5. Woori Bank: Overhang Versus Valuation

Given overhang risk, investors have been bailing out of Woori or taking short positions. Woori Bank Employees Stock Ownership Association seems to have absorbed part of the selling from the likes of Blackrock, Samsung Asset, SEB Investment, Northern Trust, State Street, Russell Investment, and JP Morgan Asset. We do note though that Vanguard and TIAA have increased their position during the HoldCo transition.

There is still to come the 12% stake in Woori Holdings that Woori Bank receives relating to the transfer of the credit card entity that needs to be sold. KDIC’s 18% stake adds to the overhang risk.
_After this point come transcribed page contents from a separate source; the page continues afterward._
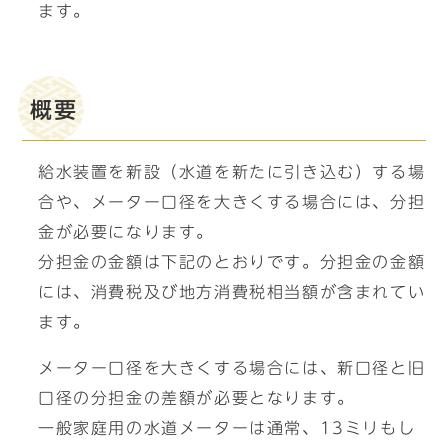
ます。
概要
給水装置を新設（水道を新たに引き込む）する場
合や、メーター口径を大きくする場合には、分担
金が必要になります。
分担金の金額は下記のとおりです。分担金の金額
には、消費税及び地方消費税相当額が含まれてい
ます。
メーター口径を大きくする場合には、新口径と旧
口径の分担金の差額が必要となります。
一般家庭用の水道メーターは通常、13ミリもし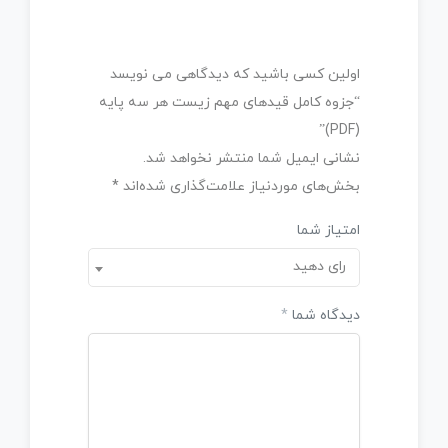
اولین کسی باشید که دیدگاهی می نویسد
“جزوه کامل قیدهای مهم زیست هر سه پایه
(PDF)”
نشانی ایمیل شما منتشر نخواهد شد.
بخش‌های موردنیاز علامت‌گذاری شده‌اند
*
امتیاز شما
رای دهید
دیدگاه شما
*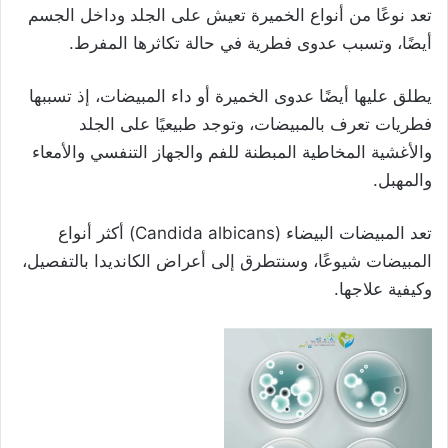
تعد نوعًا من أنواع الخميرة تعيش على الجلد وداخل الجسم
أيضًا، وتسبب عدوى فطرية في حالة تكاثرها المفرط.
يطلق عليها أيضًا عدوى الخميرة أو داء المبيضات، إذ تسببها
فطريات تعرف بالمبيضات، وتوجد طبيعيًا على الجلد
والأغشية المخاطية المبطنة للفم والجهاز التنفسي والأمعاء
والمهبل.
تعد المبيضات البيضاء (Candida albicans) أكثر أنواع
المبيضات شيوعًا، وسنتطرق إلى أعراض الكانديدا بالتفصيل،
وكيفية علاجها.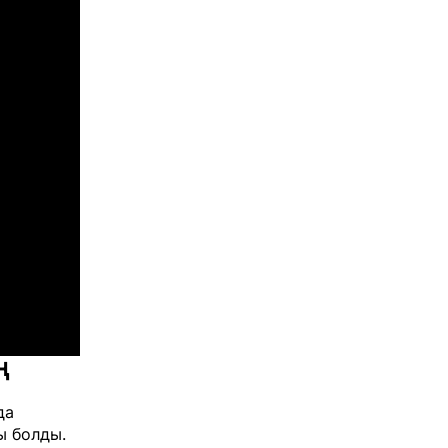
ң
да
ы болды.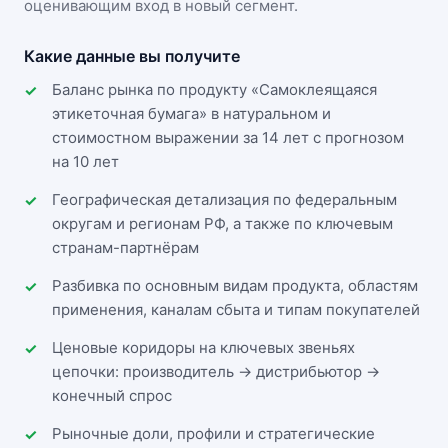
оценивающим вход в новый сегмент.
Какие данные вы получите
Баланс рынка по продукту «Самоклеящаяся
этикеточная бумага» в натуральном и
стоимостном выражении за 14 лет с прогнозом
на 10 лет
Географическая детализация по федеральным
округам и регионам РФ, а также по ключевым
странам-партнёрам
Разбивка по основным видам продукта, областям
применения, каналам сбыта и типам покупателей
Ценовые коридоры на ключевых звеньях
цепочки: производитель → дистрибьютор →
конечный спрос
Рыночные доли, профили и стратегические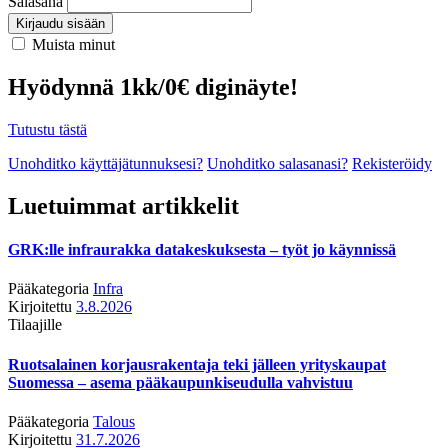
Salasana
Kirjaudu sisään
Muista minut
Hyödynnä 1kk/0€ diginäyte!
Tutustu tästä
Unohditko käyttäjätunnuksesi?
Unohditko salasanasi?
Rekisteröidy
Luetuimmat artikkelit
GRK:lle infraurakka datakeskuksesta – työt jo käynnissä
Pääkategoria
Infra
Kirjoitettu
3.8.2026
Tilaajille
Ruotsalainen korjausrakentaja teki jälleen yrityskaupat
Suomessa – asema pääkaupunkiseudulla vahvistuu
Pääkategoria
Talous
Kirjoitettu
31.7.2026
With https://www.smartkarma.com/insights/woori-bank-holdco-conversion-current-status-trade-approach Sanghyun Park has detailed the risk.

We delve into the latest financials of Woori Financial Group. The picture is mixed. While efficiency advances were the main positive standout, we highlight sharply higher funding costs and a build-up of precautionary loans as main areas of concern. The bottom line was also boosted by much lower loan loss provisions as headline NPLs fell.

A constructive view of the Group is thus based on the credibility of what appears to be underlying asset improvement and the benefits of returning to HoldCo status.

We conclude that despite the overhang risk, shares are not expensive. Shares inhabit the highest decile of our global VFM (Valuation, Fundamentals, Momentum) rankings. There may though be a better entry point for bargain hunters.